Imperceptible 3D Point Cloud Attacks on Lattice-based Barycentric Coordinates

Authors: Keke Tang, Ziyong Du, Weilong Peng, Xiaofei Wang, Daizong Liu, Ligang Liu, Zhihong Tian

AAAI 2025 | Venue PDF | Archive PDF | Plain Text | LLM Run Details

Reproducibility Variable Result LLM Response
Research Type Experimental Extensive experiments validate that integrating these local parametric constraints into conventional adversarial attacks yields superior imperceptibility, outperforming state-of-the-art methods.
Researcher Affiliation Academia 1Guangzhou University 2University of Science and Technology of China 3Peking University
Pseudocode No The paper describes methods and formulations but does not contain a clearly labeled pseudocode or algorithm block.
Open Source Code No The paper does not contain any explicit statements about releasing source code for the described methodology, nor does it provide a link to a code repository.
Open Datasets Yes We evaluate on Model Net40 (Wu et al. 2015) and Shape Net Part (Chang et al. 2015), sampling 1,024 points per cloud following (Xiang, Qi, and Li 2019).
Dataset Splits No The paper mentions "sampling 1,024 points per cloud" and using Model Net40 and Shape Net Part datasets, but does not explicitly provide details about training/test/validation splits (e.g., percentages, sample counts, or specific split files).
Hardware Specification Yes Experiments are conducted on a workstation with dual 2.40 GHz CPUs, 128 GB RAM, and eight NVIDIA RTX 3090 GPUs.

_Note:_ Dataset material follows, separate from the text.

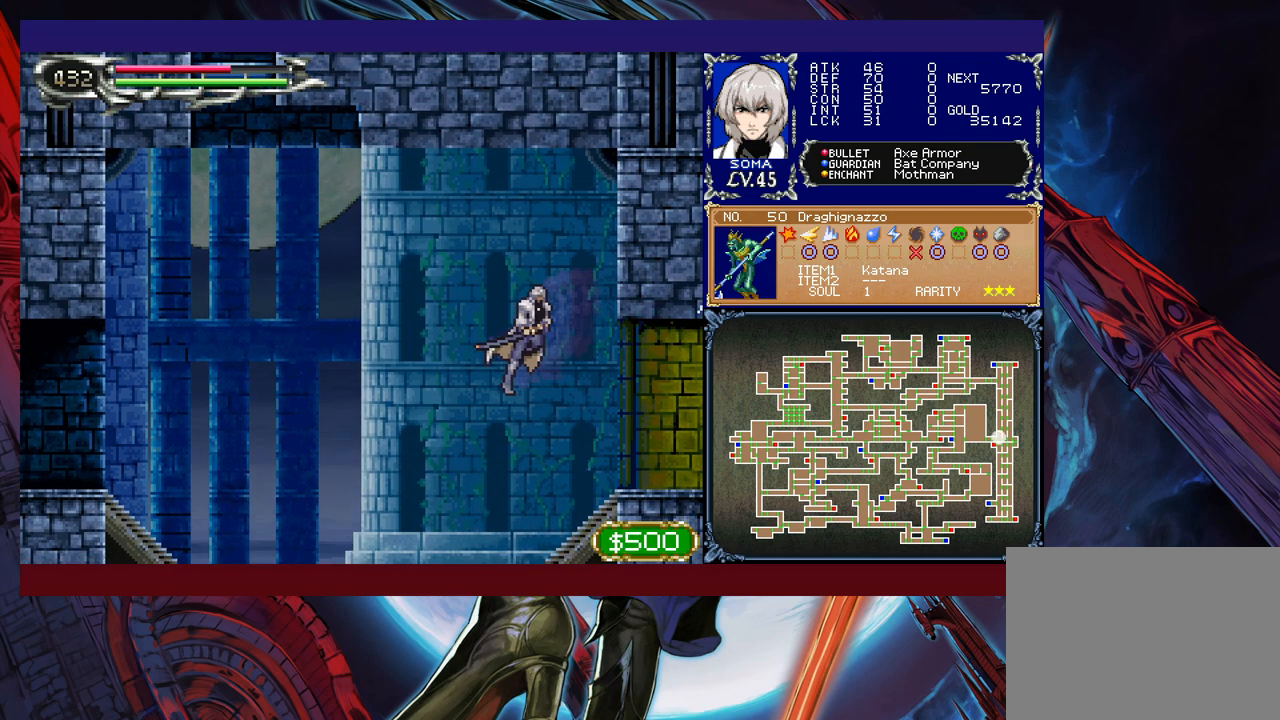
{"buttons": [], "left_stick": "left", "events": [[100, "A", "down"], [200, "A", "up"]]}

Software Dependencies No We implement the LBC-constrained adversarial attack framework using Py Torch (Paszke et al. 2019). While PyTorch is mentioned, a specific version number for the library itself is not provided.

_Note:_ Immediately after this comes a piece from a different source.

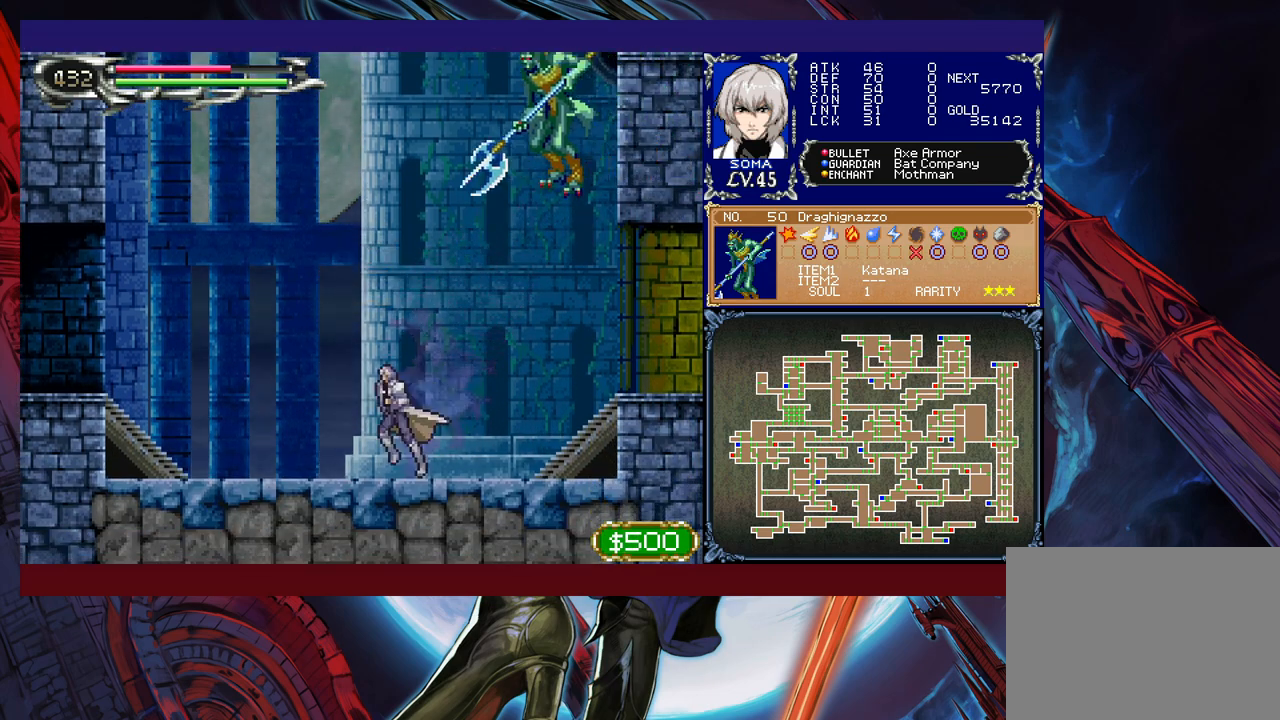
{"buttons": [], "left_stick": "center", "events": [[150, "left_stick", "center"]]}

Experiment Setup Yes Following (Gu et al. 2019), we construct a permutohedral lattice with a resolution of r = 10 along each axis. For lattice subdivision, we compute each cell s density score and mean curvature, normalize them to [0,1], and calculate the subdivision criterion S( ) as their weighted sum with λd = 0.5. The subdivision threshold τ is set so that the top one-third of cells are subdivided. During lattice refinement, we optimize vertex positions over 2,000 iterations, setting λa = 10.0 to maintain cell angles.